REQUIRED WORK: Reproduce the records word for word from their very beginning through the line that contains "j’ai l’impression qu’elle", including that line.

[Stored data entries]
========================

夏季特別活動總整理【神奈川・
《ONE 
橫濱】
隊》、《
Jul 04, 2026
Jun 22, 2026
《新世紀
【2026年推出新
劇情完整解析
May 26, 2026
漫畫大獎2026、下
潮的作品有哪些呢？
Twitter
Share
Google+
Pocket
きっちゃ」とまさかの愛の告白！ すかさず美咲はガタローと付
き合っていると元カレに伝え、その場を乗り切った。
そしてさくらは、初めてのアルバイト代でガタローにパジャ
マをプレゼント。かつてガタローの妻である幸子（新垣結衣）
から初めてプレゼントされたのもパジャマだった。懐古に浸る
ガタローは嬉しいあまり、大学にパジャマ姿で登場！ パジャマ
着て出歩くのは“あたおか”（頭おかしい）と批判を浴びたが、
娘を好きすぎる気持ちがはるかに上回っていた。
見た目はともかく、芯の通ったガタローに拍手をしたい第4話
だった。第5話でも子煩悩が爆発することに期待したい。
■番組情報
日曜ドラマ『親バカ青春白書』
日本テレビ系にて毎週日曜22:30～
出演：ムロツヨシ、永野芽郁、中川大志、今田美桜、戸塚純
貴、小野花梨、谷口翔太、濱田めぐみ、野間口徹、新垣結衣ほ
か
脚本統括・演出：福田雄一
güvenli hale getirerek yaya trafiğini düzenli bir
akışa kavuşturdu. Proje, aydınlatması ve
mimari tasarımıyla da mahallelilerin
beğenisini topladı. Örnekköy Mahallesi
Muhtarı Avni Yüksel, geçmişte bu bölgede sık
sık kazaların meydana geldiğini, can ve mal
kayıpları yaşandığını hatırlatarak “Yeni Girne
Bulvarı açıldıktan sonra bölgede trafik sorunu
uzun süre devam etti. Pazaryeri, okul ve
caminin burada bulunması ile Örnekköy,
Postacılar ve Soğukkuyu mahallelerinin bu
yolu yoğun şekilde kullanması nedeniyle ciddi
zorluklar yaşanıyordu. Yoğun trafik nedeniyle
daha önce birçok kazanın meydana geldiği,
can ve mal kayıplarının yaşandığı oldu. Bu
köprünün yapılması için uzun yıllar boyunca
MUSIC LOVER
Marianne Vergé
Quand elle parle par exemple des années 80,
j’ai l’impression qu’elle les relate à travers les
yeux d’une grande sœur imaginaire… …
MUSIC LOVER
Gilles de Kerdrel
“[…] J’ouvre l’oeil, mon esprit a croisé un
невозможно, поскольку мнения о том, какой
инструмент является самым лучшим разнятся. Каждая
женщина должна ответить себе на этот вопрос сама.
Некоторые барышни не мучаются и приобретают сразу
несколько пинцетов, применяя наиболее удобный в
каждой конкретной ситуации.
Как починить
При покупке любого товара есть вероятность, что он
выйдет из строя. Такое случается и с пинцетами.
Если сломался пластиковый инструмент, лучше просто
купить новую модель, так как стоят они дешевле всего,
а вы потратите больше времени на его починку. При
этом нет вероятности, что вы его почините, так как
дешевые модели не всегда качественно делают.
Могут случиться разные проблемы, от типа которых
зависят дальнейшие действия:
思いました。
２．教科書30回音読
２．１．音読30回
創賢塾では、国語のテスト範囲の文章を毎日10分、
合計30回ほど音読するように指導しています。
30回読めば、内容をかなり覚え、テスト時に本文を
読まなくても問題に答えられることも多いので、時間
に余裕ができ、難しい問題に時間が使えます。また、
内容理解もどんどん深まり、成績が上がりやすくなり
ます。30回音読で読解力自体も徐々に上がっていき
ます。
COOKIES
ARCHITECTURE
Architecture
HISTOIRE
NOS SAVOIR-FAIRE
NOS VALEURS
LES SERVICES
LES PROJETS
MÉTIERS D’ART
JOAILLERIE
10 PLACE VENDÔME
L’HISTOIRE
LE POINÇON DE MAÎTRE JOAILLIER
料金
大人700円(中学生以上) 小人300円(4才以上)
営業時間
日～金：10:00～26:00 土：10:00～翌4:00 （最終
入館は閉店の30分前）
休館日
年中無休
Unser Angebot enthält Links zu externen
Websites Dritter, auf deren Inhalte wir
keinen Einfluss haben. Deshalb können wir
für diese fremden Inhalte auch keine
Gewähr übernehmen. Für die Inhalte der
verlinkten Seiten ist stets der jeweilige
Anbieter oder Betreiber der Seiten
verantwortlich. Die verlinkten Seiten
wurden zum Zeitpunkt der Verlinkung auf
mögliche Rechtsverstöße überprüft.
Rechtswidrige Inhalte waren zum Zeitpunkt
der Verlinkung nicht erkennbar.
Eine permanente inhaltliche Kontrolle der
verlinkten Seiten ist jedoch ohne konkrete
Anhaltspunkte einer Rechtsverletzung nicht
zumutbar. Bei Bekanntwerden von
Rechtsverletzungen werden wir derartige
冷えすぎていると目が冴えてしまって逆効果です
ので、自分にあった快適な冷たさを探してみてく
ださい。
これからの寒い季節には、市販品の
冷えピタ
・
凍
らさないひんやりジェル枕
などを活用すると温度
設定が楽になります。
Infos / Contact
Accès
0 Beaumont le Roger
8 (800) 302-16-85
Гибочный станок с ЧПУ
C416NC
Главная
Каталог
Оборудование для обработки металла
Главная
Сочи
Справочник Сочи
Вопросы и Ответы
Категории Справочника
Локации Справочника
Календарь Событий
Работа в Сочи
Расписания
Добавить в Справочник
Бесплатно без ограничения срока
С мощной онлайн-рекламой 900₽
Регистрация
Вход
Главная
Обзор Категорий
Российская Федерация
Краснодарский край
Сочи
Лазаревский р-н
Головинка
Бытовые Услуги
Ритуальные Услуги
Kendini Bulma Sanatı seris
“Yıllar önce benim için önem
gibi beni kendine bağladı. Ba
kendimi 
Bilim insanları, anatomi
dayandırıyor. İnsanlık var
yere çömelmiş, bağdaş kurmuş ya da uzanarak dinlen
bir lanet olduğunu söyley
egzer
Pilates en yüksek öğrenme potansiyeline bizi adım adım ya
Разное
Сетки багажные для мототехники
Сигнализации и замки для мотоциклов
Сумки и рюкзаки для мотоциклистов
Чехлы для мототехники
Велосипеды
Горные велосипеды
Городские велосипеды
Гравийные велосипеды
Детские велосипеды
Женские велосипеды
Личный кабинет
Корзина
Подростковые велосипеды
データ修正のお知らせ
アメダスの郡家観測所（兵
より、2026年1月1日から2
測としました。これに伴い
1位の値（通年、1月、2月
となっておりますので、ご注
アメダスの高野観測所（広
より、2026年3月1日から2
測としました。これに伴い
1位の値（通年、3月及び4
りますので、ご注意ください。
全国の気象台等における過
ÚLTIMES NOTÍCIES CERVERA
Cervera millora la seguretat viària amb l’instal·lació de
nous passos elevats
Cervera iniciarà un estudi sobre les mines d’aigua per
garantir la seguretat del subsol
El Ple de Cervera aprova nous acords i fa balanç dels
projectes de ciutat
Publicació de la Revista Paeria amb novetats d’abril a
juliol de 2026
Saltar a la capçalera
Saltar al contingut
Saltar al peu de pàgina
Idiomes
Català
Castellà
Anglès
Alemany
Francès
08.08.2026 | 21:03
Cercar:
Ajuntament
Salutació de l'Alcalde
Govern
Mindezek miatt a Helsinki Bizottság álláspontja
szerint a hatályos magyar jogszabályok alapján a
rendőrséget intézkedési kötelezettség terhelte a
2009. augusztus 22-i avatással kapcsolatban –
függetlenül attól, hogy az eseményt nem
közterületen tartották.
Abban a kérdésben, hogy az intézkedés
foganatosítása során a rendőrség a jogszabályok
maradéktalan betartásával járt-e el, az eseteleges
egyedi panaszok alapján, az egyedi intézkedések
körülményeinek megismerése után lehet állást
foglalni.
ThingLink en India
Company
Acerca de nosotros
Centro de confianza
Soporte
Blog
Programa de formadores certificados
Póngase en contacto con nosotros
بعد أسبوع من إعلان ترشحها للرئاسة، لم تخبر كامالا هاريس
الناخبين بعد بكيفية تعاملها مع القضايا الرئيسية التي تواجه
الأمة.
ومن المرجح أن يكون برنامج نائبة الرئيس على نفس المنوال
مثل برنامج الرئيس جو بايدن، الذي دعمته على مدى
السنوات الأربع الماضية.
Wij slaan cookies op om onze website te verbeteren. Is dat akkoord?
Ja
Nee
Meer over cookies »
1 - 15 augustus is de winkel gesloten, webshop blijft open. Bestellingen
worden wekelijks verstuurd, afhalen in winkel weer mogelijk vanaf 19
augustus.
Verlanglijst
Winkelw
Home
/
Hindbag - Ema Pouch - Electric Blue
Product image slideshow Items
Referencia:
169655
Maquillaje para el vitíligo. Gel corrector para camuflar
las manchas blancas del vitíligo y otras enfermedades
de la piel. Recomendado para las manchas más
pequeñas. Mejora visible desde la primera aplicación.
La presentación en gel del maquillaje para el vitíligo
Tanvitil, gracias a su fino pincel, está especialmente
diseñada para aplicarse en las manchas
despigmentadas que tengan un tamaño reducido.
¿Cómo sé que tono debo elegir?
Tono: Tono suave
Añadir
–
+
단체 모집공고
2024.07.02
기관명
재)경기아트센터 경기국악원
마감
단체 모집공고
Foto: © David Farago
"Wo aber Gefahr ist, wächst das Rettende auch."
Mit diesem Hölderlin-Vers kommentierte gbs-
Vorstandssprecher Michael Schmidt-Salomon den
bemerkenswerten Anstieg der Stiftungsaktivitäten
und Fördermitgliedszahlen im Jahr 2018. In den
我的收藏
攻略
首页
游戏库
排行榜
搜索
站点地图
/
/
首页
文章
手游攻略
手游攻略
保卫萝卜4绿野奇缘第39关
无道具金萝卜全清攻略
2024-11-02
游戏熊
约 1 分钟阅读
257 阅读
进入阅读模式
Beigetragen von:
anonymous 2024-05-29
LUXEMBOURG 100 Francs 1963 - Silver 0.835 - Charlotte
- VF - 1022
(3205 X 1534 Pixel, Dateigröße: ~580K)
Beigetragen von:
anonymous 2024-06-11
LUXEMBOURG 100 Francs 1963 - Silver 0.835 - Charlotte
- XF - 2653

========================

ANSWER TO THIS PROBLEM:
夏季特別活動總整理【神奈川・
《ONE 
橫濱】
隊》、《
Jul 04, 2026
Jun 22, 2026
《新世紀
【2026年推出新
劇情完整解析
May 26, 2026
漫畫大獎2026、下
潮的作品有哪些呢？
Twitter
Share
Google+
Pocket
きっちゃ」とまさかの愛の告白！ すかさず美咲はガタローと付
き合っていると元カレに伝え、その場を乗り切った。
そしてさくらは、初めてのアルバイト代でガタローにパジャ
マをプレゼント。かつてガタローの妻である幸子（新垣結衣）
から初めてプレゼントされたのもパジャマだった。懐古に浸る
ガタローは嬉しいあまり、大学にパジャマ姿で登場！ パジャマ
着て出歩くのは“あたおか”（頭おかしい）と批判を浴びたが、
娘を好きすぎる気持ちがはるかに上回っていた。
見た目はともかく、芯の通ったガタローに拍手をしたい第4話
だった。第5話でも子煩悩が爆発することに期待したい。
■番組情報
日曜ドラマ『親バカ青春白書』
日本テレビ系にて毎週日曜22:30～
出演：ムロツヨシ、永野芽郁、中川大志、今田美桜、戸塚純
貴、小野花梨、谷口翔太、濱田めぐみ、野間口徹、新垣結衣ほ
か
脚本統括・演出：福田雄一
güvenli hale getirerek yaya trafiğini düzenli bir
akışa kavuşturdu. Proje, aydınlatması ve
mimari tasarımıyla da mahallelilerin
beğenisini topladı. Örnekköy Mahallesi
Muhtarı Avni Yüksel, geçmişte bu bölgede sık
sık kazaların meydana geldiğini, can ve mal
kayıpları yaşandığını hatırlatarak “Yeni Girne
Bulvarı açıldıktan sonra bölgede trafik sorunu
uzun süre devam etti. Pazaryeri, okul ve
caminin burada bulunması ile Örnekköy,
Postacılar ve Soğukkuyu mahallelerinin bu
yolu yoğun şekilde kullanması nedeniyle ciddi
zorluklar yaşanıyordu. Yoğun trafik nedeniyle
daha önce birçok kazanın meydana geldiği,
can ve mal kayıplarının yaşandığı oldu. Bu
köprünün yapılması için uzun yıllar boyunca
MUSIC LOVER
Marianne Vergé
Quand elle parle par exemple des années 80,
j’ai l’impression qu’elle les relate à travers les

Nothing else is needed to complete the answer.